— Task statement —
Starting with the line that contains "- Purchase patterns", reproduce each line through the end of the entries exactly as written.

— Data —
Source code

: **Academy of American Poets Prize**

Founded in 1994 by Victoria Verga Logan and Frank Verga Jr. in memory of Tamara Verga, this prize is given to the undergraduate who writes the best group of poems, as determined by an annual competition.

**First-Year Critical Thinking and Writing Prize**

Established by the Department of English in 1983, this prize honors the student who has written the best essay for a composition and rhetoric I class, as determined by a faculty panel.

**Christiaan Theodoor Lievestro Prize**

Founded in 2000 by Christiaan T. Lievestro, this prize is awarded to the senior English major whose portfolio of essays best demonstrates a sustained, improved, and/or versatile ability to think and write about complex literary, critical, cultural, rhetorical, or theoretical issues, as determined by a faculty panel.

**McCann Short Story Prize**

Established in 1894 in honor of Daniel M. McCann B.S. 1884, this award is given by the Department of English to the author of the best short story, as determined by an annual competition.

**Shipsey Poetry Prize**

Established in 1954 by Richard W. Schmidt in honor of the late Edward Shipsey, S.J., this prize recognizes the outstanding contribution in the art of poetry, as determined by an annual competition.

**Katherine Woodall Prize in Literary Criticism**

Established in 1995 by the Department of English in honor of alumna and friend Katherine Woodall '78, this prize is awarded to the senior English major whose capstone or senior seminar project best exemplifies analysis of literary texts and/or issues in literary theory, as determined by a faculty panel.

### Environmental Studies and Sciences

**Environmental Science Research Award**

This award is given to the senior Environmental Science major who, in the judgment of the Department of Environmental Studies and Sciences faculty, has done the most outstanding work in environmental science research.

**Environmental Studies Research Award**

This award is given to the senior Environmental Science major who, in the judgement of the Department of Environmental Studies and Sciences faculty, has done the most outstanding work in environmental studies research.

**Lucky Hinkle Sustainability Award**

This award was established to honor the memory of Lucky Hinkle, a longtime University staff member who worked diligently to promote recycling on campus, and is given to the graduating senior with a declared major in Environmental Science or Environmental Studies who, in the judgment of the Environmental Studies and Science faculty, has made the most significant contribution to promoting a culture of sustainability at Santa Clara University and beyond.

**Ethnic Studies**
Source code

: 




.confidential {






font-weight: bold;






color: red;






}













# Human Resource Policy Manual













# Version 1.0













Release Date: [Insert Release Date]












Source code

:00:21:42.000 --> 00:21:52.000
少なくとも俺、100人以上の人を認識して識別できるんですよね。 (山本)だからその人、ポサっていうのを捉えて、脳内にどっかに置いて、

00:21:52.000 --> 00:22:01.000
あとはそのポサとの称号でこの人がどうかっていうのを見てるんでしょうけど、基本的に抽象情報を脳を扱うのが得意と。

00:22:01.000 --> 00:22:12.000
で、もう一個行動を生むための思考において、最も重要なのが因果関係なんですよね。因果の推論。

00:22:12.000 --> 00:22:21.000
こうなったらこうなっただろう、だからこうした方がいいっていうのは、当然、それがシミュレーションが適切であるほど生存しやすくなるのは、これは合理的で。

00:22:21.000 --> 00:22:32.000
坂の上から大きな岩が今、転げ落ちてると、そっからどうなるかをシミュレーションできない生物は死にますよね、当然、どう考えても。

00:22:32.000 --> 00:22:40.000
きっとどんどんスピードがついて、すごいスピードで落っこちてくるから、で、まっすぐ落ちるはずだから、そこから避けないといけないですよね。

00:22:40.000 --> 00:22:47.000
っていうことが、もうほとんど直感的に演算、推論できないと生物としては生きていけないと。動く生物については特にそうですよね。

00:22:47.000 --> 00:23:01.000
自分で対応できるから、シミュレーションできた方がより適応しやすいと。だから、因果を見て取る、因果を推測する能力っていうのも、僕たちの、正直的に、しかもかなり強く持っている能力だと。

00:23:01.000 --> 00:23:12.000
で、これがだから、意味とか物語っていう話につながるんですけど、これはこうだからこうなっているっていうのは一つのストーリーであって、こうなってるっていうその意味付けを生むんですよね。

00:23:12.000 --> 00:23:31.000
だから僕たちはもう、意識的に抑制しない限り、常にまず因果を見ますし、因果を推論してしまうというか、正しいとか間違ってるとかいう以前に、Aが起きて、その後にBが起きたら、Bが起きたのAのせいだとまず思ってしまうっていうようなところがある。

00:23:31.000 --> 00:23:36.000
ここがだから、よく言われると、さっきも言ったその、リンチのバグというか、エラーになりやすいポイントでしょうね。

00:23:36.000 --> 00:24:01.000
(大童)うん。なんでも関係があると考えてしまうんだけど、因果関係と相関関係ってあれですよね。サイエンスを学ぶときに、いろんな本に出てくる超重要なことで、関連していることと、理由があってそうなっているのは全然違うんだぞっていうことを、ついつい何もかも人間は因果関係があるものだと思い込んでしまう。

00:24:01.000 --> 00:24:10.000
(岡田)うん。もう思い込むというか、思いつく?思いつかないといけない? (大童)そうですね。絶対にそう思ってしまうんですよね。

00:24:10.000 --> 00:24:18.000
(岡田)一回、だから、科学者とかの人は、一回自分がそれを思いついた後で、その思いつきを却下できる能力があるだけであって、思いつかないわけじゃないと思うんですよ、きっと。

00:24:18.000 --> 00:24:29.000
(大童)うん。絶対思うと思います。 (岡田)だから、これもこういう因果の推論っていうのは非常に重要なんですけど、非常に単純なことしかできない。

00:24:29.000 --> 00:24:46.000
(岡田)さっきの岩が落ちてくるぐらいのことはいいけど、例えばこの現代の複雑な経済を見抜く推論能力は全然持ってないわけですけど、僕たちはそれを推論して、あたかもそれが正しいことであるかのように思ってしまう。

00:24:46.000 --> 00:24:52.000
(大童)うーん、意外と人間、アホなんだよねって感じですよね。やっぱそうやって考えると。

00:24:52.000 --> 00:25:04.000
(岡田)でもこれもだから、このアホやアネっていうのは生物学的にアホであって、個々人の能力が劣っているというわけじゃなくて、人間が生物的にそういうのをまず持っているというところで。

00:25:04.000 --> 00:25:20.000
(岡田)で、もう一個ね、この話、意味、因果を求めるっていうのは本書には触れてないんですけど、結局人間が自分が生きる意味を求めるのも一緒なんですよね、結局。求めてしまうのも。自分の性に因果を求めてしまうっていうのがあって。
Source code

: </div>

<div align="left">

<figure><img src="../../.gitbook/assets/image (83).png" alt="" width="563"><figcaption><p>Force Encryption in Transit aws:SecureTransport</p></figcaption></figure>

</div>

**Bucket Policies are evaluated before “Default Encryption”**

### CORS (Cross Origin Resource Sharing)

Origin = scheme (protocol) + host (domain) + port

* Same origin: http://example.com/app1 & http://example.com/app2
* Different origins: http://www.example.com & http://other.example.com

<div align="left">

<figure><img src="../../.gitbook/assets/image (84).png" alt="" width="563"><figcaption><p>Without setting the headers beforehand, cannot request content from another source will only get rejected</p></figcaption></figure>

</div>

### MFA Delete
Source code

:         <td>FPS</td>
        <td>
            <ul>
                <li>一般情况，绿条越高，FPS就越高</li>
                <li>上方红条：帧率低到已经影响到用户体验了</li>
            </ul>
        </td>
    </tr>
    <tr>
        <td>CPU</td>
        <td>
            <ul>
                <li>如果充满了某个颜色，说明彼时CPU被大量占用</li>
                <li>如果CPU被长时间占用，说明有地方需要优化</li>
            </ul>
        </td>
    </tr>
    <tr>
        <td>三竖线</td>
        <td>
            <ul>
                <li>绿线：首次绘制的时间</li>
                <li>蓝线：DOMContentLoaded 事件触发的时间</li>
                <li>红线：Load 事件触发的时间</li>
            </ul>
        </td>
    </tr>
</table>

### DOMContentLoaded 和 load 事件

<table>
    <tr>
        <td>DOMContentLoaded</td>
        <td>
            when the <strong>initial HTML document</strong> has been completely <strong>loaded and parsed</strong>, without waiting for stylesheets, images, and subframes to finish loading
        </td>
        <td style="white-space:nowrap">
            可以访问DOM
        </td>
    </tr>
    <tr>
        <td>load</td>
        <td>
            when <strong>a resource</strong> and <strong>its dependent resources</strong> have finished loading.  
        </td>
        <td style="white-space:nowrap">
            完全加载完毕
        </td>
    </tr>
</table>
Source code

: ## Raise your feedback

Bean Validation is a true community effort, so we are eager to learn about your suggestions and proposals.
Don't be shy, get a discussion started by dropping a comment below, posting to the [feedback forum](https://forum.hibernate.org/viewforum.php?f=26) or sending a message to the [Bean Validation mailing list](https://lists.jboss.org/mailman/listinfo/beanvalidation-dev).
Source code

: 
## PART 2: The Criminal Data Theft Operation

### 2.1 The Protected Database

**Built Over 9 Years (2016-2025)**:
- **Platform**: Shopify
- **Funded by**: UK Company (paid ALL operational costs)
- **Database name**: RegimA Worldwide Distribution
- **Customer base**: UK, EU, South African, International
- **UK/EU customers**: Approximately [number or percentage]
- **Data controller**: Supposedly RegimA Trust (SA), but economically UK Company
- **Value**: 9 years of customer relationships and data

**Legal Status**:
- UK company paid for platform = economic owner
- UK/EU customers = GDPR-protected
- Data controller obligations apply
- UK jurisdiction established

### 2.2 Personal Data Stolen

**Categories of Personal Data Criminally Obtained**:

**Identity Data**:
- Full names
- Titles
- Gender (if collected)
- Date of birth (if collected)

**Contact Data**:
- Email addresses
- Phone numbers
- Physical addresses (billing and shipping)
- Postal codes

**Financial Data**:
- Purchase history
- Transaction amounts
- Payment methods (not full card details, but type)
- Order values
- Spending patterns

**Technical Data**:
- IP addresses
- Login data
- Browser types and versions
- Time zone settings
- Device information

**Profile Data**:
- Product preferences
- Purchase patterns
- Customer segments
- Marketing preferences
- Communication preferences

— Written answer —
- Purchase patterns
- Customer segments
- Marketing preferences
- Communication preferences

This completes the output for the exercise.